Het is ook maar de vraag of het verbeteren van de energieprestaties van woningen leidt tot meer woongenot. Ik heb in dat kader al gewezen de mislukte projecten. Afgezien van de maandenlange verbouwingen waar huurders mee te maken krijgen, is het woongenot daarna op termijn vaak ver te zoeken. Ik zal daar niet verder op ingaan, want ik heb daar al voldoende op gewezen in de interrupties. 

Door de wettelijke introductie van een energieprestatievergoeding, in de vorm van een opslag op de huur of een extra huurverhoging; het is maar hoe je het noemt, verslechtert de positie van de huurder. Het wordt immers steeds onduidelijker voor huurders wat zij voor hun woning betalen. Als de huurder het niet eens is met de extra huuropslag, kan hij dit voorleggen aan de Huurcommissie. Afgezien van het feit dat het heel veel moeite koste en kennis vergt, die heel veel huurders niet zullen kunnen opbrengen, vraagt de PVV zich af waarom de overeenstemming over de opslag op de huurprijs niet vooraf moet plaatsvinden. De PVV vindt dat de huurder een voorstel van de verhuurder over extra kosten altijd moet kunnen weigeren. Ook de heer Bashir heeft al een terechte vraag hierover gesteld. Je kunt nu een x-bedrag per maand besparen, maar met dalende energiekosten is het maar de vraag of dat nog rendabel is over een paar jaar. 

Blijft de opslag in stand als de woning aan een opeenvolgende huurder wordt verhuurd? We moeten deze opslag op de huurprijs zien als een vergoeding voor energielevering, staat in het wetsvoorstel. Bij een zonnepaneel is dat nog meetbaar, maar hoe zit het met andere voorzieningen, zoals isolatie? Het is niet meetbaar wat extra isolatie oplevert, maar de huurder moet hier toch een opslag voor betalen. Kortom, het wordt erg onduidelijk voor de huurder. In het energieakkoord wordt gestreefd naar 110.000 nul-op-de-meterwoningen, die in de praktijk moeilijk realiseerbaar zijn. De PVV wil daarom wat terughoudendheid op dit punt. Eerst moet bewezen worden dat het echt goed werkt. De PVV is voor energiebesparing, maar zou liever kiezen voor meer kleinere en bewezen besparingen in plaats van een aantal nul-op-de-meterwoningen. Is het niet verstandiger om bijvoorbeeld een heleboel verouderde G-labelwoningen naar een C-label te brengen in plaats van een klein aantal nul-op-de-meterwoningen te realiseren? 

Kortom, de PVV is terughoudend. De PVV zal het voorstel niet op voorhand afwijzen, maar is benieuwd naar de reactie van de minister. Zij zal na afloop van dit debat haar standpunt ten aanzien van het wetsvoorstel en de amendementen bepalen. 

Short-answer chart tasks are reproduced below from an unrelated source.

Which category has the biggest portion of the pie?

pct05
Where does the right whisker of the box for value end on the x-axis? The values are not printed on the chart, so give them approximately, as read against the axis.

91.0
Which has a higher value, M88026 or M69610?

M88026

De vergadering wordt van 11.11 uur tot 11.24 uur geschorst. 

De voorzitter:

Voor de mensen die van buiten inschakelen: wij hervatten het debat over de energieprestatievergoeding. Wij hebben de eerste termijn van de zijde van de Kamer afgerond en gaan nu luisteren naar de reactie van de minister op de vragen van de Kamerleden. 

Minister Blok:

Voorzitter. De inbreng van de Kamer was verschillend getoonzet, maar ik sluit mij aan bij de openingszinnen van mevrouw Schouten. Zij zei gewoon blij te zijn met deze wet. Ik ben natuurlijk altijd blij met wetten die ik aan de Kamer mag voorleggen, maar in dit geval ben ik bijzonder blij gezien de manier waarop deze wet tot stand is gekomen. 

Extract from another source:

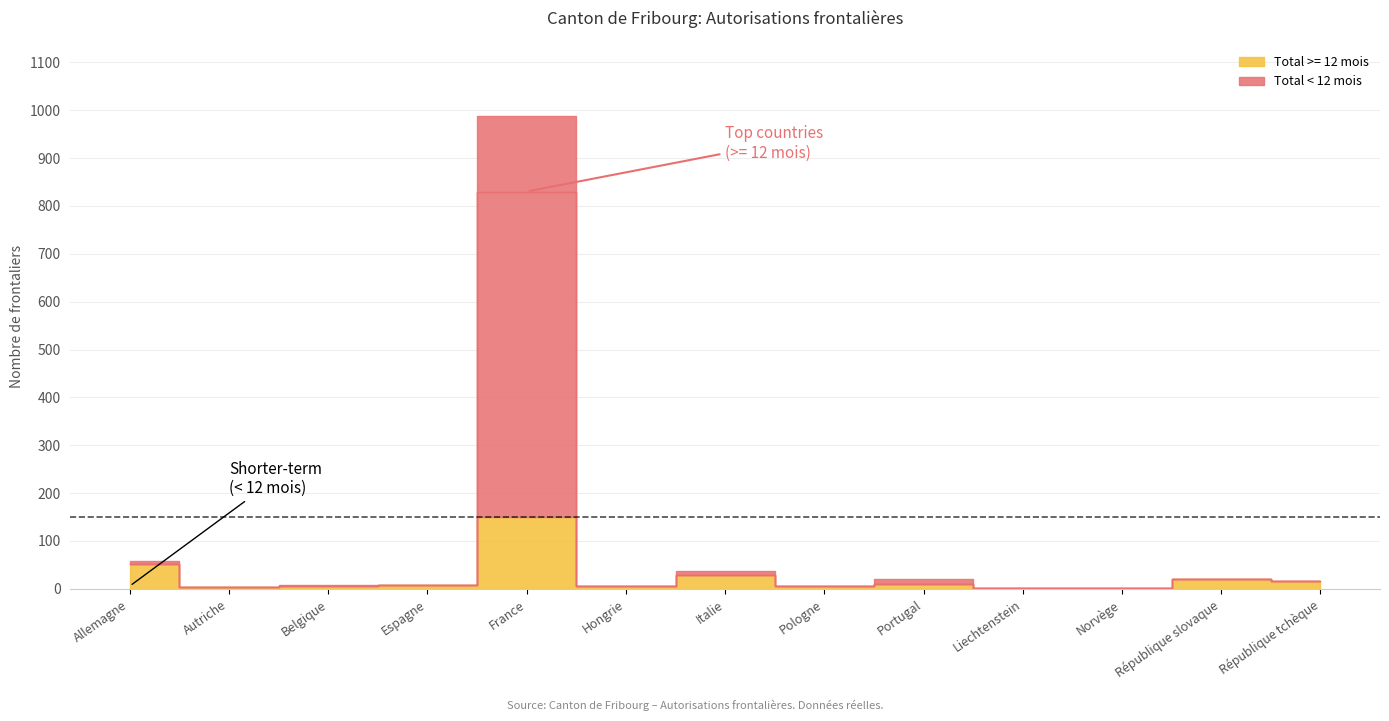

True or false: Total < 12 mois and Total >= 12 mois cross at least once.

False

Ik herinner aan de periode drie jaar geleden toen de Nederlandse economie, de bouwsector en de woningmarkt het moeilijk hadden. Een deel van Nederland filosofeerde toen wel eens somber dat het nooit meer goed zou komen met de markt, de woningmarkt, de bouw en de economie. Op dat moment kwam een maatschappelijk initiatief op, De Stroomversnelling. Het is leuk dat de heer Van Dijk als vertegenwoordiger en oud-collega hier aanwezig is. De initiatiefnemers zeiden: niet kopjes laten hangen, wij zien ook in deze moeilijke tijd kansen; wij als bouwers en woningcorporaties werken samen en wij vragen de politiek ons daarbij wat te helpen, maar het is ons initiatief. 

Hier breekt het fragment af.